__Action item__
Reproduce only the lines that run from the line containing "right elbow: (461, 399)" to the end of the entries below, exactly as they stand.

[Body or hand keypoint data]
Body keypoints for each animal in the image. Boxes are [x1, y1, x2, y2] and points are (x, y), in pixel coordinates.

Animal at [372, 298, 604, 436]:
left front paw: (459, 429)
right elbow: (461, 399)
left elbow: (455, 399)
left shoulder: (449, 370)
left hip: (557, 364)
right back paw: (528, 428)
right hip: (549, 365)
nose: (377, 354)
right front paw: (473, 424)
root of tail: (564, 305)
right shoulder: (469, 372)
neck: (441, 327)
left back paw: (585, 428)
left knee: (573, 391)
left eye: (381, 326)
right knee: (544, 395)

__Your response__
right elbow: (461, 399)
left elbow: (455, 399)
left shoulder: (449, 370)
left hip: (557, 364)
right back paw: (528, 428)
right hip: (549, 365)
nose: (377, 354)
right front paw: (473, 424)
root of tail: (564, 305)
right shoulder: (469, 372)
neck: (441, 327)
left back paw: (585, 428)
left knee: (573, 391)
left eye: (381, 326)
right knee: (544, 395)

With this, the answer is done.